Cuando un depredador establece contacto con un determinado individuo —un adolescente, quizá—, es probable que intente convencerlo para que le dé su correo electrónico y, así, poder continuar su acoso en privado.

—En cuanto ha obtenido acceso directo, cualquier cosa es posible. Entre adultos, eso no supone ningún problema, pero algunos jóvenes han sido engañados o manipulados para que posen en fotografías explícitas hechas con una webcam. El depredador luego los chantajea para conseguir más cosas. Vidas jóvenes arruinadas —añadió Fry.

Una vez terminada la explicación, Sparkes hizo una prueba en un chat para mayores de dieciocho años. Matthews sugirió que su seudónimo fuera «Supersemental» y resopló cuando su jefe optó en cambio por «Señor Darcy», el personaje literario favorito de Eileen. «Señor Darcy» fue recibido por una ráfaga de mensajes picantes de supuestas Elizabeth Bennets que, rápidamente, dieron paso a auténticas proposiciones sexuales.

—¡Madre de Dios! —exclamó el inspector al ver la retahíla de mensajes explícitos en la pantalla—. Un poco atrevidos para Jane Austen, ¿no?

La doctora Jones se rio a su espalda. Él cerró la sesión y se volvió hacia ella.

—Pero ¿cómo encontraremos a Glen Taylor? —preguntó—. Debe de haber cientos de chats.

Fry ya tenía un plan.

—Sí, pero tenemos su ordenador, de modo que sabemos qué salas ha visitado.
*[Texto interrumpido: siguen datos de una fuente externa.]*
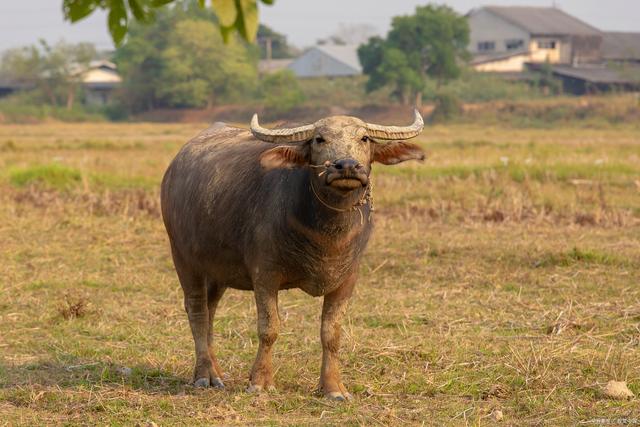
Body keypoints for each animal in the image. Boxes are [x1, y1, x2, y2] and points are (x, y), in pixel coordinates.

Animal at [161, 111, 424, 402]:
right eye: (319, 139)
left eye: (364, 138)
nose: (346, 166)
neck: (326, 235)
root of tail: (173, 170)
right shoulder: (265, 274)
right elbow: (269, 329)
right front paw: (260, 382)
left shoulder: (347, 278)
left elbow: (331, 333)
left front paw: (334, 387)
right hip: (183, 258)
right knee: (197, 310)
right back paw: (204, 375)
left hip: (217, 271)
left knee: (210, 310)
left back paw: (216, 372)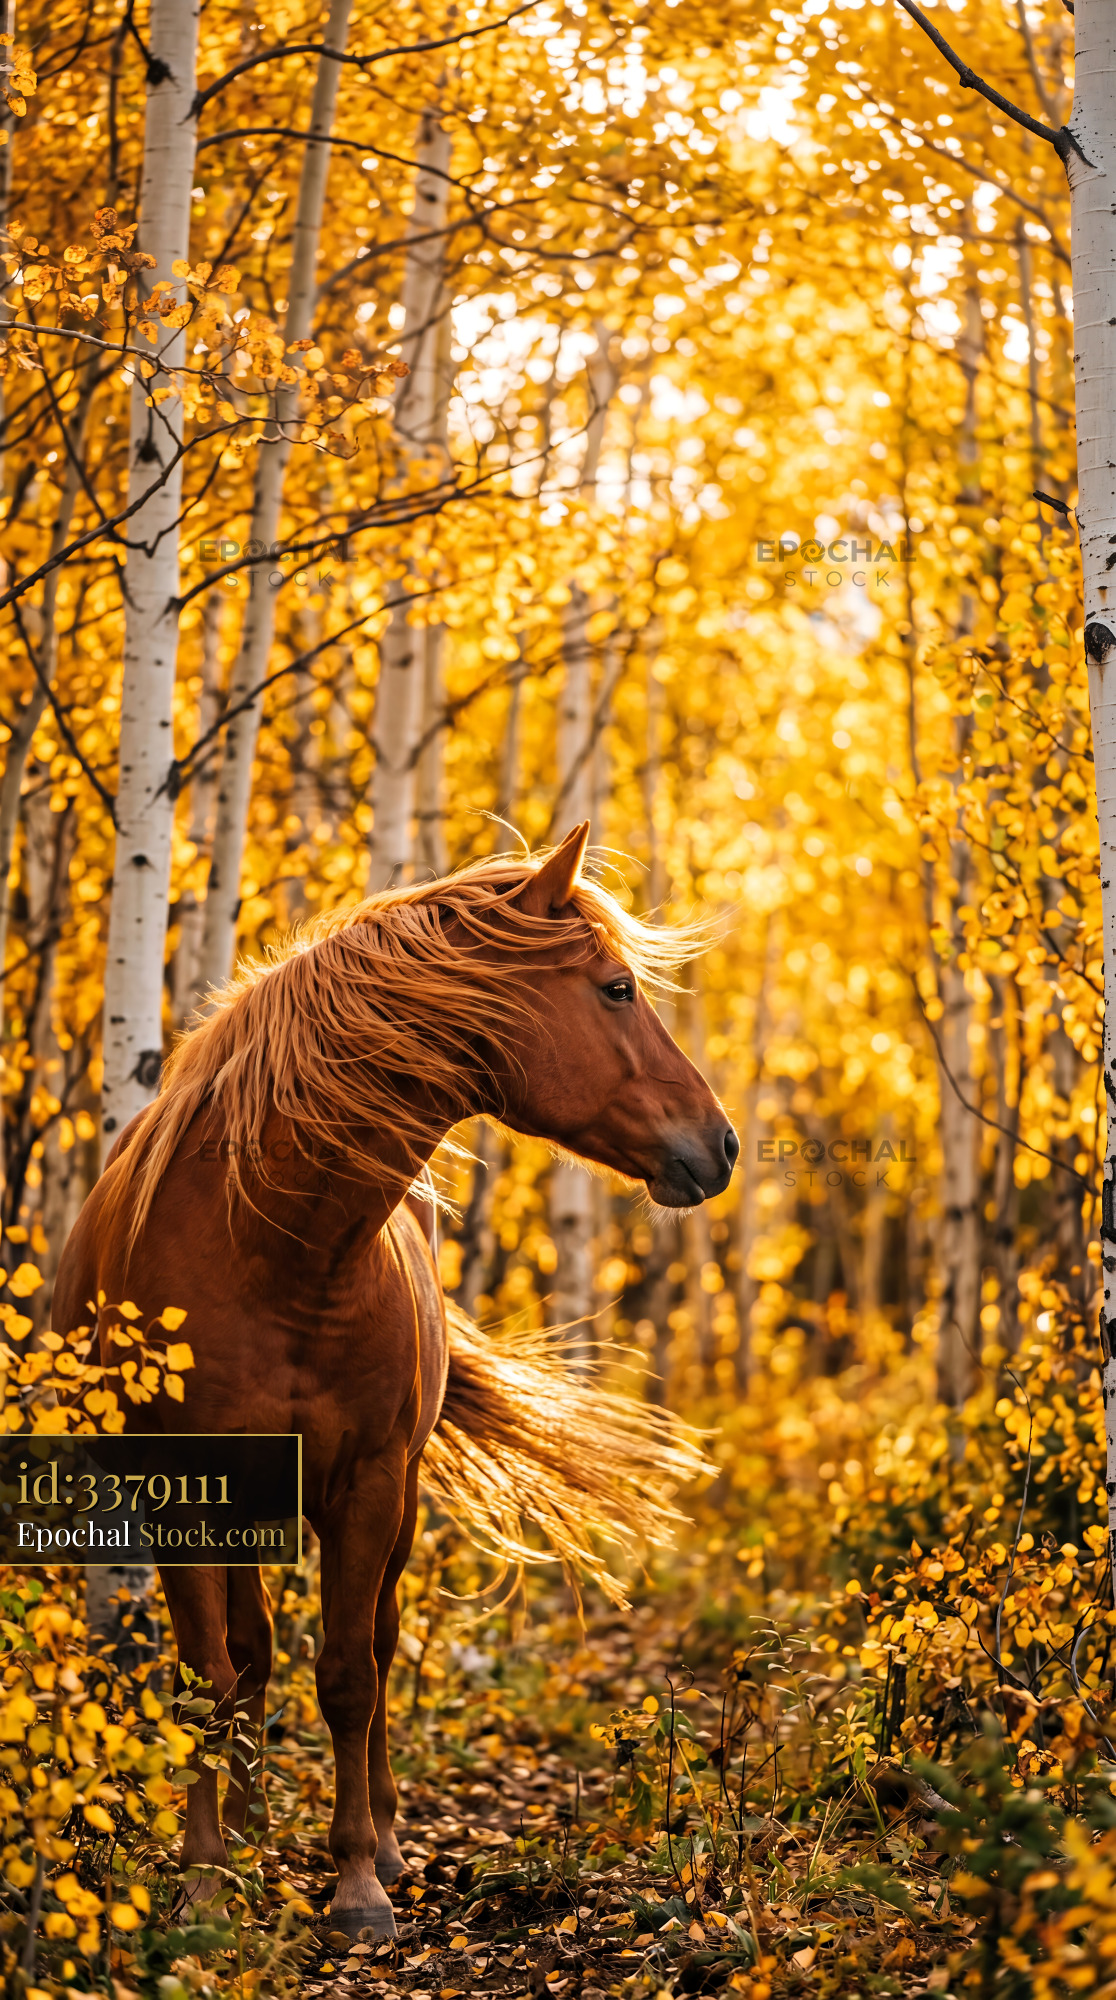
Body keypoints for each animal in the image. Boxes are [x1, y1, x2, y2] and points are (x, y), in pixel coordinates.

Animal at [53, 823, 738, 1938]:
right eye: (616, 989)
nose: (719, 1143)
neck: (270, 1249)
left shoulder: (367, 1486)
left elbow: (347, 1672)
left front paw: (359, 1882)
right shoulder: (186, 1497)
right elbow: (210, 1679)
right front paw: (204, 1878)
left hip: (398, 1498)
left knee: (369, 1645)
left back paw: (381, 1833)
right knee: (251, 1655)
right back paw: (248, 1829)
Taylor es listo y cuando la Operación Oro comenzó a hacerse sentir, probablemente borró archivos que lo incriminasen. Aun así, los datos borrados se encuentran en su disco duro, invisibles para él pero muy visibles para los tipos del laboratorio informático forense. Estos han desenterrado todo tipo de información y sabemos a qué salas suele acudir.
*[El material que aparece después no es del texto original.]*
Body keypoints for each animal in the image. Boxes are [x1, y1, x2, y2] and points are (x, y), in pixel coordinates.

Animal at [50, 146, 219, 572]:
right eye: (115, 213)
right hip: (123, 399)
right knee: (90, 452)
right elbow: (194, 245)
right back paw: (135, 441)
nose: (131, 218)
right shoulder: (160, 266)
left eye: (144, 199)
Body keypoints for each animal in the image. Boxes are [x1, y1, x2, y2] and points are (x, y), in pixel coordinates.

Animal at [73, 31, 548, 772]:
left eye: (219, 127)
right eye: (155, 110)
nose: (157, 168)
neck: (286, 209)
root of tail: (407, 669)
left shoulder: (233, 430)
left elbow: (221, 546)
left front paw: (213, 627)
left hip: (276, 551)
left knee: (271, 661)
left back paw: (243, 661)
Sparkes se sorprendió a sí mismo asintiendo, seducido por la imagen mental del rostro de Taylor cuando lo arrestaran. Casi podía oler el hedor a culpable que despedía Taylor. Intentó alejar esos pensamientos y concentrarse en cosas prácticas.

—¿Y quiénes seremos «nosotros», exactamente?

—Fleur y yo desarrollaremos un personaje con una biografía específica, así como un guion con algunas palabras clave —dijo Fry, sonrosado por la emoción ante la perspectiva de realizar un auténtico trabajo policial, y la doctora Jones se mostró de acuerdo.

—Podría resultar muy valioso para mi investigación.

La cuestión pareció quedar zanjada, pero Matthews planteó entonces la pregunta que nadie había hecho todavía.

—¿Es esto legal?

Los demás se volvieron hacia él.

—¿Podrá presentarse como prueba en un juzgado, señor? Quizá podría considerarse incitación a la comisión de un delito —señaló.

Sparkes se preguntó si Matthews no estaría reaccionando ante la presuntuosa sagacidad del joven agente. Él no conocía la respuesta, pero Fry le proporcionó una posible escapatoria.

—Que yo sepa, señor, de momento no tenemos ningún caso que desbaratar. ¿Por qué no vemos primero hasta dónde llegamos y ya nos plantearemos esa cuestión más adelante? —sugirió.

A Matthews eso no pareció convencerlo, pero Sparkes asintió: estaba de acuerdo.